Bu soruları tamamen geride zihnin bir köşesinde baskılayıp dondurarak... Fakat Jason’ın ihaneti işte bu geride kalmış duyguları öne çıkarıyor. Jason’ın ihanetine verdiği tepkinin sebeplerinden biri de o adamı oraya taşıyan kendi gücüne karşı yaptığı erkekçe bir tepki. Öc alma ve seni ben oraya getirdim beni bir kenara atmazsın karşı çıkışı. Ve sonuçta çok istediği güçlü Medea oluveriyor. Çocuklarını öldürmekse sadece bir ayrıntı Medea’nın yaşadığı bu kimlik savaşında. O halde kadınlarn toplumsal rolüne bir karşı çıkış olarak ele aldığımız ve çocuklarını öldürerek kendi kimliğini kanıtlayan Medea aynı zamanda insani bir zaaf olan kendi özniteliklerini aramak için de bu eylemi yapıyor.
Peki başarılı mı? Bence bir yere kadar. Çünkü bu tragedyada her zaman bu adam olmasa da olur diye nitelenen Aegus kralının varlığı örgüyü tamamlar nitelikte. Bu adamın çocuğu olmuyor ve Medea kendinde birleştirdiği erkeksi özellikleriyle yani bilgeliğiyle adamın bu sorununu çözeceğini söylüyor. Fakat bir kadın olarak bu mesajın arkasında yatan doğurganlıktan kurtulamıyor. Bunu destekleyen en son olay ise Medea’nın Aegusun gemisiyle Korint topraklarından kaçması ve aslına bakacak olursak bu adama sığınması. Tıpkı bir kadın gibi yeni erkeğinin güvenlı kollarının arasına sığınıyor.
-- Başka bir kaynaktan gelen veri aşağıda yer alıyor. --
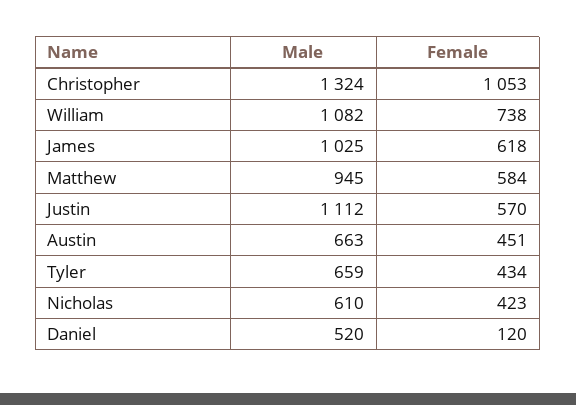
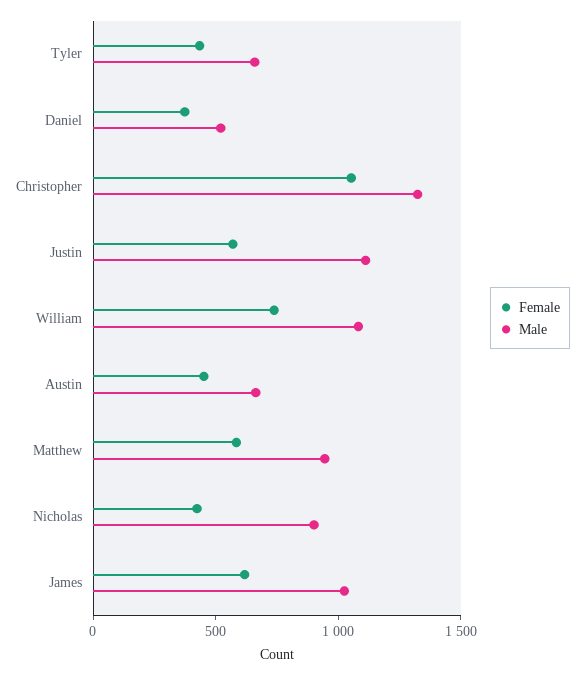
Male, Nicholas: 610 -> 900
Female, Daniel: 120 -> 400

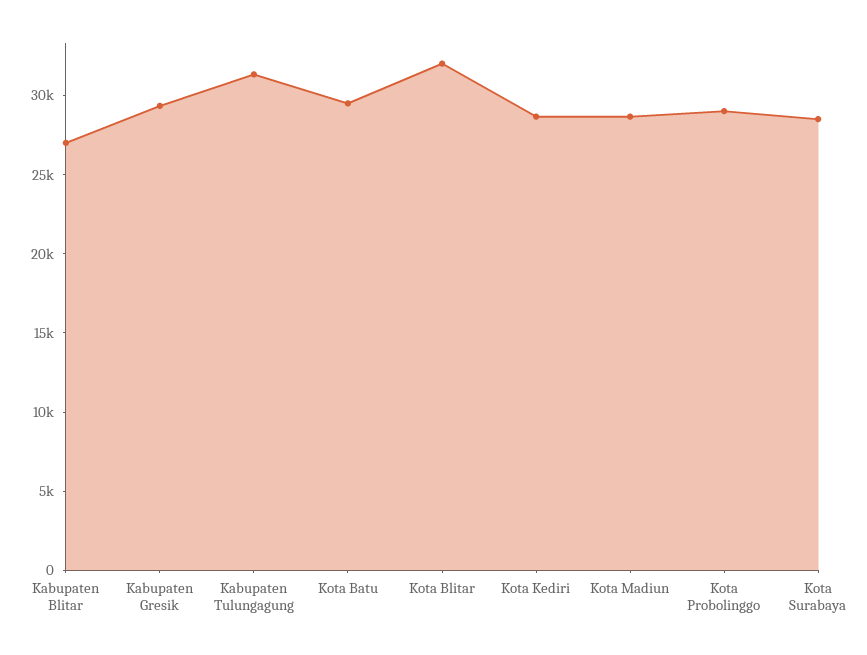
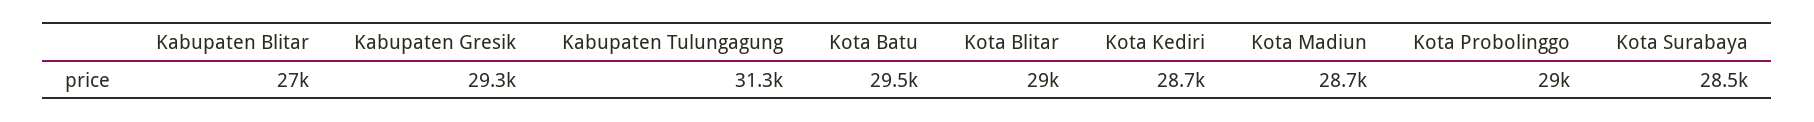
Kota Blitar: 32000 -> 29000

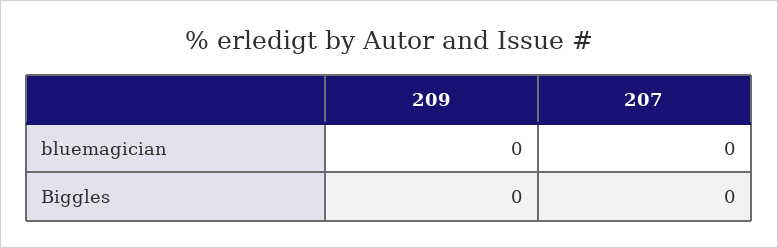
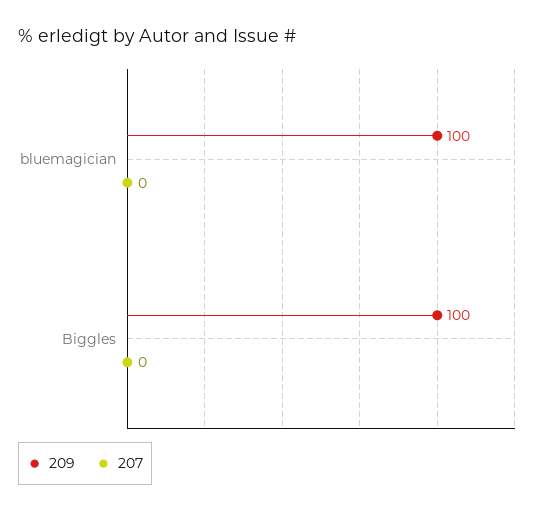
209, bluemagician: 0 -> 100
209, Biggles: 0 -> 100

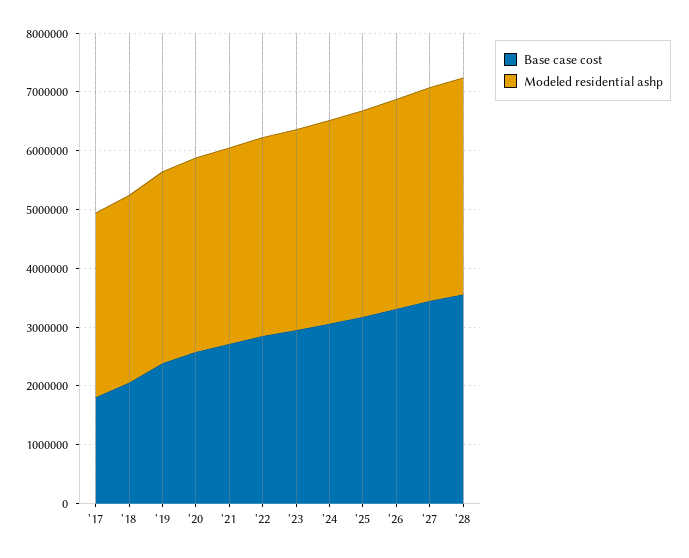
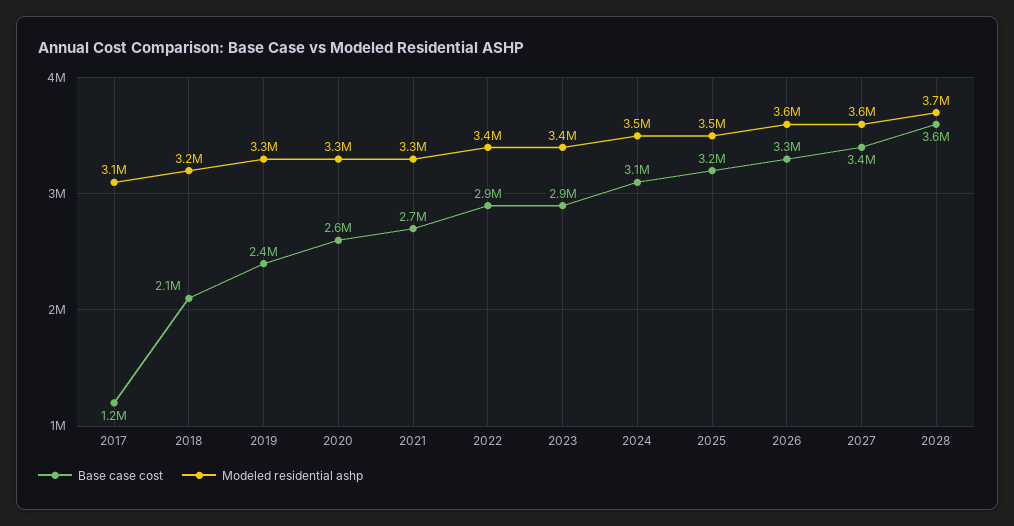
Base case cost, '17: 1800000 -> 1200000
Ona doğurganlık bahşedeceğini söylüyor. İşte kadınlığını yok edip çocuklarını yokederek çok uç bir amoral iş yapan Medea yine de kadınlığının doğasından kurtalamıyor.
Tragedyalar iyi ile kötünün değil iyinin kendi seçimleri ile iyilik adına kötülük yapmasını ve ahlak ile kurallar, kartezyen ikilemler arasında kalıp verdiği savaşımı konu eder. Bu tragedyanın özellikleri de diğerlerinden farksız. İyilik adına Kreon’a karşı gelen Antigone yasalara karşı çıkmış ve kardeşini gömmüştü. Burada da yasaya yani Kreon’a karşı çıkan Medea kadınların ezilmişliğine, toplumda kendisine biçilen kadın rolüne karşı çıkarken aslında yine kendi bulunduğu ilk noktaya dönüyor. Ve Tragedya yine amacına ulaşıyor.Yasaya... Örepides’den bir usta işi çalışma. Dreyer’dan muhteşem bir senaryo ve Trier’den tüm bu saydığım konular ile Medea’nın öc alma ve savaşma kararlılığındaki ruh halini yüksek dozda taşıyan kısa bir yönetmenlik dersi.